Anyway, if you’re interested, I’d love to hear other people’s thoughts on what insights can be gleaned from Glu’s database. (Leave ’em in the comments!) As for me, I’m going to try to give myself some emotional credit for the fact that, while I’d always like to be doing better, I already am doing an extremely good job. (The question is why that’s so hard for me to internalize – oh, diabetes, you are such a cruel disease for perfectionists.)
An addendum to my mugging post (this has nothing to do with diabetes, but which I feel the need to share because it was so deliciously unpleasant): I happened to decide to replace my phone on a day when the Apple Store’s computer systems were down. (Yes, it was ironic.) Two hours later, the very nice manager who’d been trying to help me called a nearby Verizon store to see if they had the phone in stock. They did, and she got them to agree to waive the $30 upgrade fee that Verizon charges when you buy a phone in person (oh, Verizon, your customer service is right up there with Comcast!). So I go to Verizon, feeling almost hopeful that I will get the problem resolved, but as soon as I walk in I suddenly remember why I consider such stores to be deep circles of hell. First, their cheerful salespeople completely denied having spoken to anyone from the Apple Store (despite the conversation having taken place 10 minutes beforehand). Then they tried to upsell me a new service plan and, when I begged them not to push me (I was very close to punching someone), they tried to sell me a phone case, and then, when that didn’t work, they tried to sell me a replacement phone for my 92-year-old great aunt. Not kidding. While this was happening, I realized that part of the reason I was feeling insane was that, in addition to a dozen or so chirping phones, there were two different songs playing at the same time at the same volume (not mashups; two entirely separate songs on different stereos) — first Gotye’s “Somebody That I Used to Know” with Talking Heads’ “Once in a Lifetime,” then the Cure combined with Shawn Colvin’s “Sunny Came Home.” This was just too much.
“Doesn’t it, you know, MAKE YOU KIND OF CRAZY to have two songs playing at the same time at the same volume in the same store?” I asked the salesperson, who was busy trying to figure out if he could sell me earbuds.
“We just like to keep things lively,” he said, as cheerful as an elf. “Some people love it, some don’t!”
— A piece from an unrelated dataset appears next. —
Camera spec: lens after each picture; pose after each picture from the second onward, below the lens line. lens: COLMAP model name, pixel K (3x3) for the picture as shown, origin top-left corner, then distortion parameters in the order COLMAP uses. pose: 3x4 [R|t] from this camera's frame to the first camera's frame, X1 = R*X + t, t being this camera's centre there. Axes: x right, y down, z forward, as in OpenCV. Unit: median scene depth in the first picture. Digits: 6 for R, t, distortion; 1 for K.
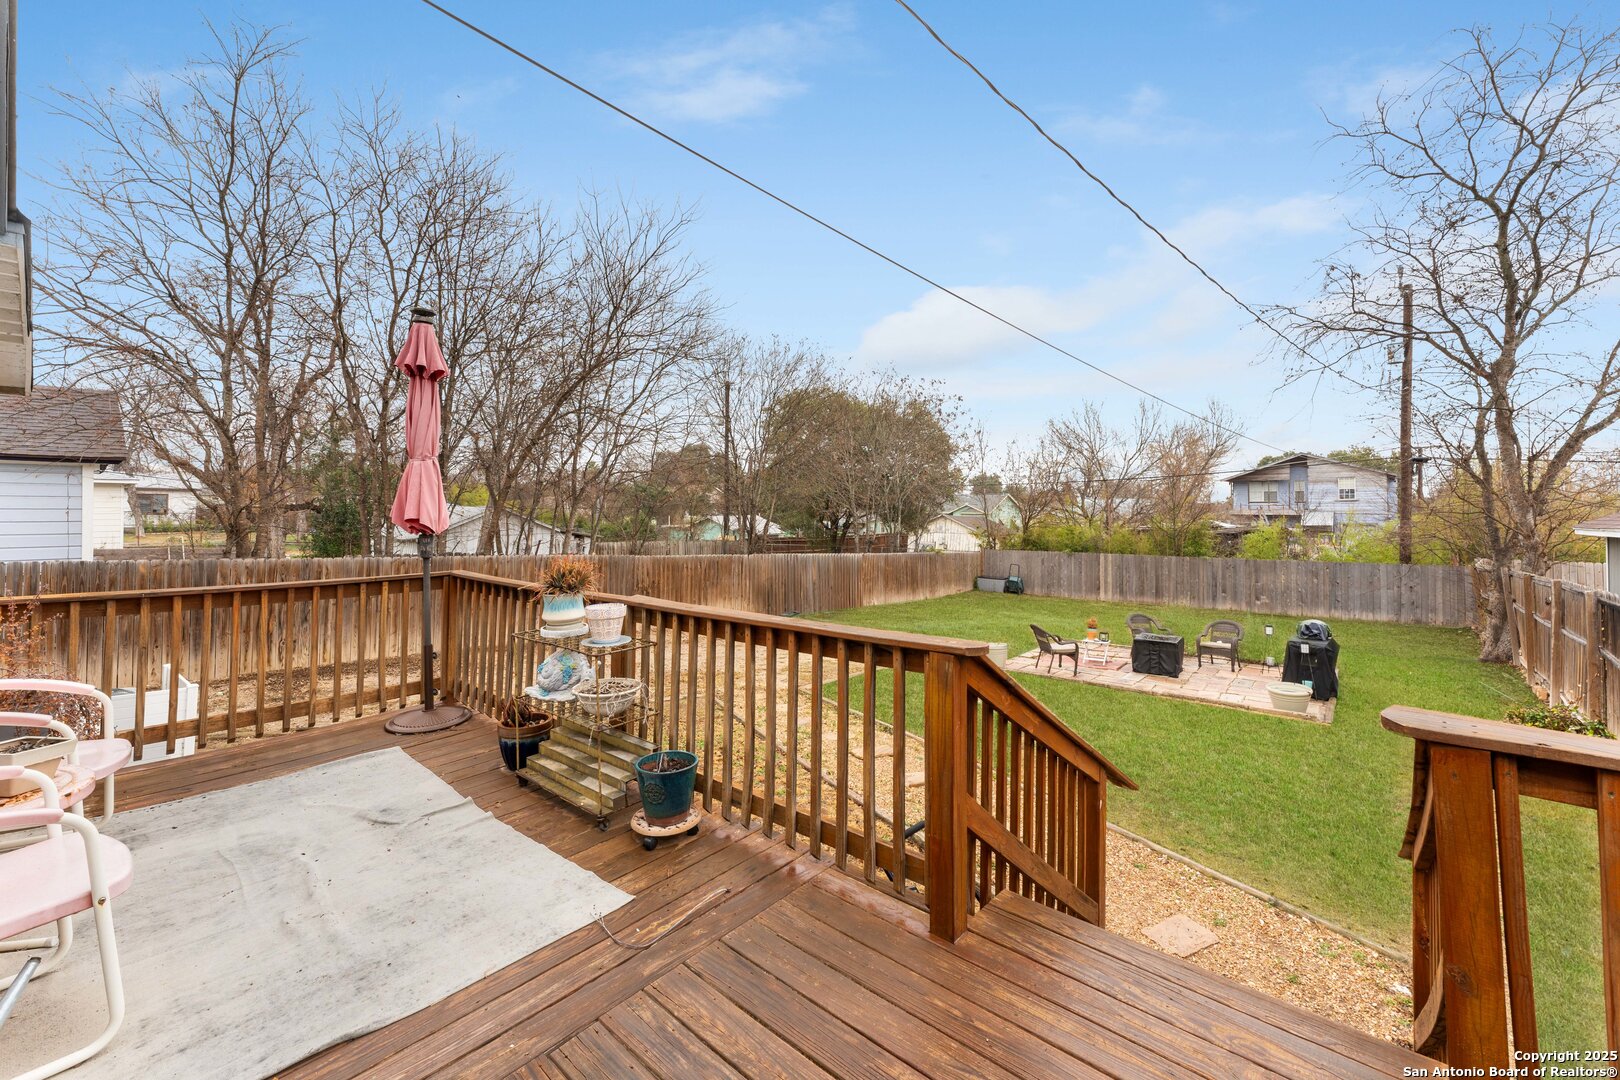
lens RADIAL K [[654.7, 0, 848.5], [0, 654.7, 503.0], [0, 0, 1]] dist [-0.002010, -0.000294]
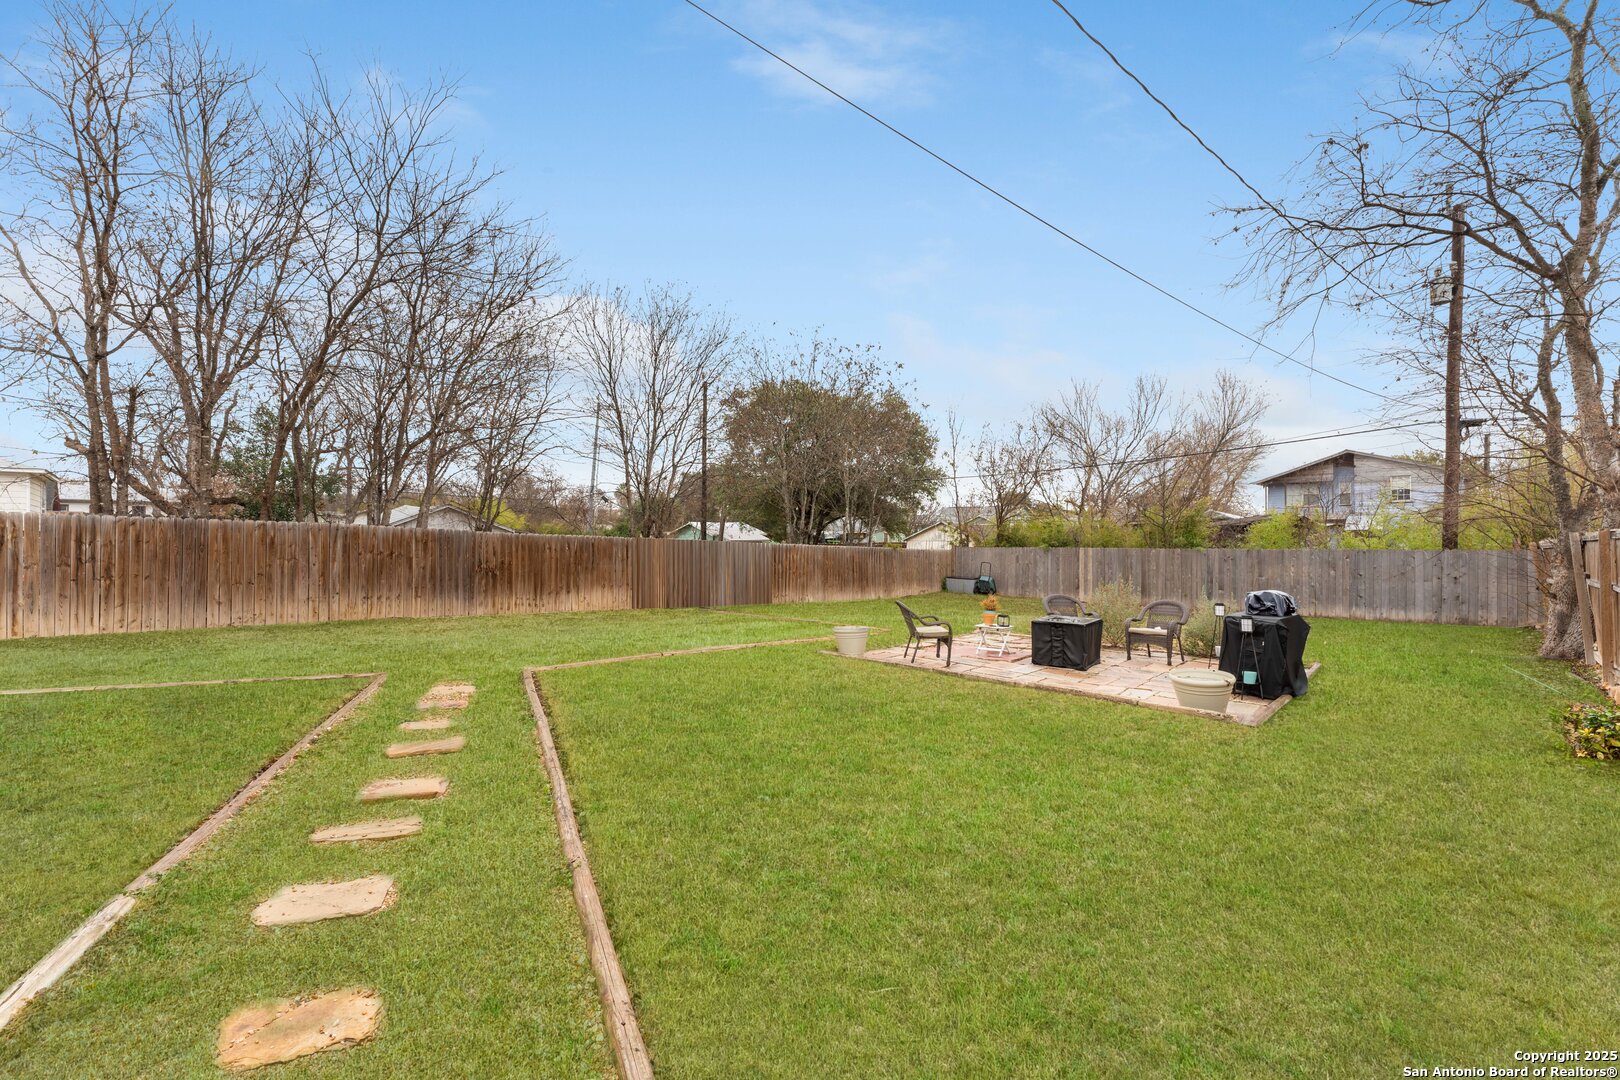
lens RADIAL K [[654.7, 0, 808.2], [0, 654.7, 535.0], [0, 0, 1]] dist [-0.002010, -0.000294]
pose [[0.995626, -0.007163, -0.093149, 0.137830], [0.009285, 0.999707, 0.022365, 0.049030], [0.092961, -0.023132, 0.995401, 0.122136]]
I gave him a look that my husband likes to refer to as “the poop face” (dead eyes, staring deep into his soul with silent contempt and disgust). Then, after he had sold me the phone with the $30 upgrade fee and without actually restoring my settings (requiring a later call to Apple), he bid me farewell, I kid you not, by saying, “Try to keep an eye on this one!”
It was too much. I reeled around, looked him in the eye, and snarled: “I was keeping my eye on my phone. A man got out of a car with a GUN and STOLE it from me.”
And then, as I left the store, I realized I should be grateful — not just for being alive, but that I wasn’t armed myself.
Anyway, thank you all for your comments and kind words — I really appreciate them.